Tell me about yourself.
How often is this question asked to new college graduates entering the work force? A lot. Instead of freezing up in front of a potential employer, start creating your own personal brand now. Your online presence has the ability to speak for you, and employers are going to Google you before calling you in for an interview. (The Daily Muse, 2009)
Many companies use Facebook, LinkedIn, Twitter, and personal blogs to screen potential employees. So monitoring what you post on these sites does have an impact on your future career. According to CareerBuilder’s latest social media recruitment survey of more than 2,000 hiring managers and HR professionals and more than 3,000 full-time U.S. workers, 60 percent of employers revealed that they use social networking sites to research job candidates. (McDonnell, 2016) 60% That means there’s a greater chance that your future employer is going to do some snooping.
That doesn’t mean go and delete all of your social media sites, or set them to private. This will do more harm than good. More than two in five employers (41 percent) say they are less likely to interview job candidates if they are unable to find information about that person online — a 6 percent increase since last year. (Grass, 2016)
Here’s how to start creating and fine tuning your personal brand now:
1. Create a Personal Brand Statement
This isn’t a bio or elevator pitch. Your statement is 1-2 sentences answering what you are the best at, who your audience is professionally, and how you do it uniquely. It sums up your unique promise of value. Every description of yourself from now on will stem from your personal brand statement.
A personal brand statement it catchy, quick, and memorable. Search up some professional twitter bios; they’re under 160 characters, give a snapshot into who the person is, what they do, and insight into how they do this.
2. Determine What Your Personal Brand Stand For?
Sit down and think long and hard about what it is your personal brand is going to convey and how are you going to sell it. Think about the way you present yourself in your photos–what are you wearing, is this a photo you would proudly show an employer?
It’s important to think long and hard about your personal brand, all the way down to the small details. What are your goals, what skills do you have to offer, what is your work ethic like, how do people benefit by working with you?

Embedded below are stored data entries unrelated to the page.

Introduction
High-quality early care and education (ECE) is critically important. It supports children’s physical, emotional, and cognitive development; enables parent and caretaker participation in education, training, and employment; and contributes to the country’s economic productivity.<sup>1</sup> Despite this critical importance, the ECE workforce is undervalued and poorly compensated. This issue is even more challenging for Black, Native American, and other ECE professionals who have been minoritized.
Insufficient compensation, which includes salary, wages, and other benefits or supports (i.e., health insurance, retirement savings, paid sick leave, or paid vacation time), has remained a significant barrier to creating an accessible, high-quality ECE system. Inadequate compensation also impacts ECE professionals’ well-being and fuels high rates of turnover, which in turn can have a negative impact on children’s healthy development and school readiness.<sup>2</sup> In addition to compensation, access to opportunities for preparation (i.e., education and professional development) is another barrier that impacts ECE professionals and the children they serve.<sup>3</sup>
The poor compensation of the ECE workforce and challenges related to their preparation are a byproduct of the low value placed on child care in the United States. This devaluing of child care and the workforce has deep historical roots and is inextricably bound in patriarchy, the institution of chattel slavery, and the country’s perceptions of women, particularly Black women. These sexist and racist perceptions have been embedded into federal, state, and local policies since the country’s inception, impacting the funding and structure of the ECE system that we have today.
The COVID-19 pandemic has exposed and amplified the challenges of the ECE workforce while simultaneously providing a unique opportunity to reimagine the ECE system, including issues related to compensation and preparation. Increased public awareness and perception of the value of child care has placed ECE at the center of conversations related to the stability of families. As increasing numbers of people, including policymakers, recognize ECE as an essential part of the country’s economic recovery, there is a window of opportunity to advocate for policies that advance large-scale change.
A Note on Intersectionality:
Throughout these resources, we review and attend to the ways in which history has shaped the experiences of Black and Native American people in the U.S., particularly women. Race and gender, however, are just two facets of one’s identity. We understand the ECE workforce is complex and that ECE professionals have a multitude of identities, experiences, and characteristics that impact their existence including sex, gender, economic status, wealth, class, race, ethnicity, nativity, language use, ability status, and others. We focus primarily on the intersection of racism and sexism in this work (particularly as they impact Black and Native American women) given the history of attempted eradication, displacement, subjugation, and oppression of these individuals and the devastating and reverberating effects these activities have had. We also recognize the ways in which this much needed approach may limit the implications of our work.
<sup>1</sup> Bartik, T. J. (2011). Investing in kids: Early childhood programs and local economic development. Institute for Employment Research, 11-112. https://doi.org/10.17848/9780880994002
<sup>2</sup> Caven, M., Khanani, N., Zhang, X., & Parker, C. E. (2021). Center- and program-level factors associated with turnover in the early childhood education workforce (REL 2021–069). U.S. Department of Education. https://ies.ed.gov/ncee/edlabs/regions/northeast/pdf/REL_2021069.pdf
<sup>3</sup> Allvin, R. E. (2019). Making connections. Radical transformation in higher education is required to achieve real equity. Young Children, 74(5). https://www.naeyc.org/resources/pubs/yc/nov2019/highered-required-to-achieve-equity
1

These are all important questions to think about when creating your personal brand.
3. Identify Your Target Audience
One of the most crucial parts to creating your own personal brand is to understand your target audience. Who is it that will be seeing your social media accounts? What message are you trying to get across to those who will be seeing your sites?
Once you understand your target audience, you can tailor your posts to appeal to that group of people.
4. Sensor Your Social Media
Once you’ve identified your personal brand statement, what your personal brand stands for, and who your target audience is then it’s time to do some cleaning. There are many great tools out there to help you manage and maximize your social media presence. A lot of these have free tools to help flag potentially harmful posts on all of your social media sites, but to really clean house, you’ll have to spend some cash.
Instead, you can DIY. While you might think you’re documenting all of the exciting times you had throughout college, or that weekend at Coachella, these can potentially be damaging to your image. Images and posts about college parties, alcohol, drugs, scandalous outfits, or anything questionable should be wiped from your social media. Making them private won’t help either as many companies have ways around these privacy settings.
Moral of the Story
The world is watching you. By taking control of your personal brand and online presence, you’ll be setting yourself up for career success. Investing in yourself is one of the most beneficial move you can make at this point in your life.